*Text provided*.
++++++++++++++++++++

Moody Sarno
- Sarno pictured in Sub Turri 1944, Boston College yearbook

Biographical details
- Born: September 21, 1914 Boston, Massachusetts, U.S.
- Died: November 9, 1997 (aged 83)

Playing career
- 1933–1935: Fordham
- 1936: Boston Shamrocks
- Position(s): Tackle

Coaching career (HC unless noted)
- 1938–1939: Everett HS (MA) (assistant)
- 1940: Phillips Andover (MA) (line)
- 1941–1942: Boston College (line)
- 1943–1945: Boston College
- 1955–1982: Everett HS (MA)

Head coaching record
- Overall: 11–7–1 (college) 128–116–11 (high school)

= Moody Sarno =

American football player and coach (1914–1997)

Amerino J. "Moody" Sarno (September 21, 1914 – November 9, 1997) was an American football player and coach. An All-American at Fordham University, he played on the same offensive line as future Pro Football Hall of Famer Vince Lombardi. On March 30, 1941, he was hired as Boston College's line coach. He became the Eagles head coach in 1943 after head coach Denny Myers joined the United States Navy. Sarno himself was the only member of the Boston College coaching staff not to join the United States Armed Forces. In three seasons as head coach at Boston College, he had an 11–7–1 record, including an unbeaten 1943 season. He later served as head coach at his former school, Everett High School in Everett, Massachusetts, from 1955 to 1982. In 28 seasons at Everett, he finished with a 128–116–11 record and won four state championships (1961, 1962, 1964, 1965).

++++++++++++++++++++

Stored data entries:

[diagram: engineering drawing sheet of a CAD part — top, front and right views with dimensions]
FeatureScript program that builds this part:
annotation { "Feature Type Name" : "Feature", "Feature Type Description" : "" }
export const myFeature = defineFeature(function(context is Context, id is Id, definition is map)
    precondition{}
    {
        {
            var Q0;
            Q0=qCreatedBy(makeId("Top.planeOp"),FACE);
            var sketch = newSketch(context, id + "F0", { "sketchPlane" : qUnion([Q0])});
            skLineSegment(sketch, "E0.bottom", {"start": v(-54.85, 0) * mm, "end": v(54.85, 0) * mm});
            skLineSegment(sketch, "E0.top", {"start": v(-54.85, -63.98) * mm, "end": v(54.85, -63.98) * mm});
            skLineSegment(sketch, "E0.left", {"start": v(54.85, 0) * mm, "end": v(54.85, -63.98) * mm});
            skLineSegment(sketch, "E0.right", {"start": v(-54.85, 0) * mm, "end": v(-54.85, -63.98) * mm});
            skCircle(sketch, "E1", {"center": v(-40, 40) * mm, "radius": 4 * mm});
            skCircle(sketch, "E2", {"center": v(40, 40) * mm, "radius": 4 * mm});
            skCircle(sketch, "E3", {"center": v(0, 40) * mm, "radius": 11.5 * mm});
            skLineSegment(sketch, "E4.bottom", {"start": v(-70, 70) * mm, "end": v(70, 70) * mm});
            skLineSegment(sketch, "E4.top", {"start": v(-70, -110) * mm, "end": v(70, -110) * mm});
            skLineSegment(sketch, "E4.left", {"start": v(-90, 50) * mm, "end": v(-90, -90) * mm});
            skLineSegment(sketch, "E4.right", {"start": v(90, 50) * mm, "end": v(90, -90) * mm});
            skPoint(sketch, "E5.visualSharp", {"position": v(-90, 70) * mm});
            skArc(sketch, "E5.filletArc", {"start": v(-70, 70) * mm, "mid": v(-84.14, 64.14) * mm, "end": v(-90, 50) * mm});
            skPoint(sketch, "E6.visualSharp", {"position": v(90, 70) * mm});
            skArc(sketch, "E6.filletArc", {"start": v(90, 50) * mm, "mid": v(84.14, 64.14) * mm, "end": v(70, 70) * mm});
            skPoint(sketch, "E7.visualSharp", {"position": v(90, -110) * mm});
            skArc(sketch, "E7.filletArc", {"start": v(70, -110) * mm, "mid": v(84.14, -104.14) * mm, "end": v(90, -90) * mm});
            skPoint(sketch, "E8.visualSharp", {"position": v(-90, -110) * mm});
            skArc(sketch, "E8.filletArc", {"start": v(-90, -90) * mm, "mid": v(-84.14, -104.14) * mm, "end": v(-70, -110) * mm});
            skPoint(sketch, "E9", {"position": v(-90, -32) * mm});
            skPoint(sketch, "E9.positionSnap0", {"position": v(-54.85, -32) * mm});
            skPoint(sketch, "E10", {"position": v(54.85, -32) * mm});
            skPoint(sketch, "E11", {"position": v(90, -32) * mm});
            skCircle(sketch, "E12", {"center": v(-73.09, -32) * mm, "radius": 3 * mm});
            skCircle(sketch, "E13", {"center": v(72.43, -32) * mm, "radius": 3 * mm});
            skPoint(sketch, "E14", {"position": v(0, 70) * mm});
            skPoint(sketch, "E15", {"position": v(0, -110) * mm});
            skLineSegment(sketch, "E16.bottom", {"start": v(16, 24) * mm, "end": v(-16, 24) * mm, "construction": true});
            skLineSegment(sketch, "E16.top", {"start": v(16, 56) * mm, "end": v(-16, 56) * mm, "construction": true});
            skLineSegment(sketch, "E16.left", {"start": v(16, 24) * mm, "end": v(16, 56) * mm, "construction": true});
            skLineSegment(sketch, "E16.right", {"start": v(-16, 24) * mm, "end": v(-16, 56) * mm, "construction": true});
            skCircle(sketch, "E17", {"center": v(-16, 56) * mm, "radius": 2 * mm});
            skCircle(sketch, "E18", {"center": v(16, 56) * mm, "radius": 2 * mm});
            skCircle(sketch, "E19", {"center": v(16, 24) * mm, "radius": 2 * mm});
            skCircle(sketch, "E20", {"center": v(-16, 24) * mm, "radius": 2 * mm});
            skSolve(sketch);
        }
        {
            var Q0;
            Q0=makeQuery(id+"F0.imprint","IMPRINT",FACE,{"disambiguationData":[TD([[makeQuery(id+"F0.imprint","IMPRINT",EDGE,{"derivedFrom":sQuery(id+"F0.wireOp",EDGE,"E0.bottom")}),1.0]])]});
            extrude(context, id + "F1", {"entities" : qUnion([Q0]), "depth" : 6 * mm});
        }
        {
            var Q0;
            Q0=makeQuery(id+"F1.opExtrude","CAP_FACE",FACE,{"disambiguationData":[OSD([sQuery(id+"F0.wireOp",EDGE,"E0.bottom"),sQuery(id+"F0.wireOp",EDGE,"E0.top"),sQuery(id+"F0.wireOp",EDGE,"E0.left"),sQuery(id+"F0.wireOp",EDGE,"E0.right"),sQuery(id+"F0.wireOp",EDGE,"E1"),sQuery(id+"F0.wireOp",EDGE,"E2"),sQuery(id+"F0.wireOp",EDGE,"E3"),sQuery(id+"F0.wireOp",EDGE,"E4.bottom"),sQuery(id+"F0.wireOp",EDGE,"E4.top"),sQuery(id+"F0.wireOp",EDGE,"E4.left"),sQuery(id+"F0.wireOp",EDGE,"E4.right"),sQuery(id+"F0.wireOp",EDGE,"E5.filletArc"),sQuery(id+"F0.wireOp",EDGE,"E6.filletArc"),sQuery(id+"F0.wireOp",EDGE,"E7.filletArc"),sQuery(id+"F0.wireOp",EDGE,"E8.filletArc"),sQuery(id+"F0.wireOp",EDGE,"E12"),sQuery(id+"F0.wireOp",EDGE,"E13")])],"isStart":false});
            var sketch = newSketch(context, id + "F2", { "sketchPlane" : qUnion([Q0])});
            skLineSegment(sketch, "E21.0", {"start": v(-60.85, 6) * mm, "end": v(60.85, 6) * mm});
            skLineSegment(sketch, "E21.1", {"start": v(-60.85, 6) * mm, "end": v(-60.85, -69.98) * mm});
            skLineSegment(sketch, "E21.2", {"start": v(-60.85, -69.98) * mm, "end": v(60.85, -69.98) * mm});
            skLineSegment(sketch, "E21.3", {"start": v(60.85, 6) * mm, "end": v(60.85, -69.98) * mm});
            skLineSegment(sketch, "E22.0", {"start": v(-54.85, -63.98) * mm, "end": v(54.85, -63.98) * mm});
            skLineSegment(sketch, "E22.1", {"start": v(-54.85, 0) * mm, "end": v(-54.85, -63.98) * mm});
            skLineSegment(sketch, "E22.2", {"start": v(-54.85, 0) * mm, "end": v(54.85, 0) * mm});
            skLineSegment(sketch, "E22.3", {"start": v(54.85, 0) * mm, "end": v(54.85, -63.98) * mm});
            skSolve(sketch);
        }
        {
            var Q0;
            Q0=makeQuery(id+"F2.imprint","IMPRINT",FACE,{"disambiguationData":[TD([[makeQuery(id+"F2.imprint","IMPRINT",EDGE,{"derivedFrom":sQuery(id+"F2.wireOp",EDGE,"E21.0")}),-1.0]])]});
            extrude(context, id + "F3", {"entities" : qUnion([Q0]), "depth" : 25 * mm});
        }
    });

++++++++++++++++++++

*Tasks to complete*.
A. Condense the paragraph of the Moody Sarno article that begins "Amerino J. "Moody" Sarno" into a bulleted list that keeps its main facts.
B. According to the Moody Sarno article, in which years did Sarno win state championships at Everett?
C. Copy out the part of the Moody Sarno article starting with "Biographical details" and going on through "Andover (MA) (line)".

*Activity answers*.
A.
- Amerino J. "Moody" Sarno (September 21, 1914 – November 9, 1997) was an American football player and coach.
- He was an All-American at Fordham University, where he played on the same offensive line as Vince Lombardi.
- Boston College hired him as line coach on March 30, 1941.
- He became head coach there in 1943 after Denny Myers joined the United States Navy.
- He was the only member of the Boston College coaching staff who did not join the United States Armed Forces.
- In three seasons as Boston College's head coach, he went 11–7–1, including an unbeaten 1943 season.
- From 1955 to 1982 he coached Everett High School, his former school, in Everett, Massachusetts.
- In 28 seasons at Everett, he went 128–116–11 and won four state championships (1961, 1962, 1964, 1965).

B. 1961, 1962, 1964, and 1965.

C.
Biographical details
- Born: September 21, 1914 Boston, Massachusetts, U.S.
- Died: November 9, 1997 (aged 83)

Playing career
- 1933–1935: Fordham
- 1936: Boston Shamrocks
- Position(s): Tackle

Coaching career (HC unless noted)
- 1938–1939: Everett HS (MA) (assistant)
- 1940: Phillips Andover (MA) (line)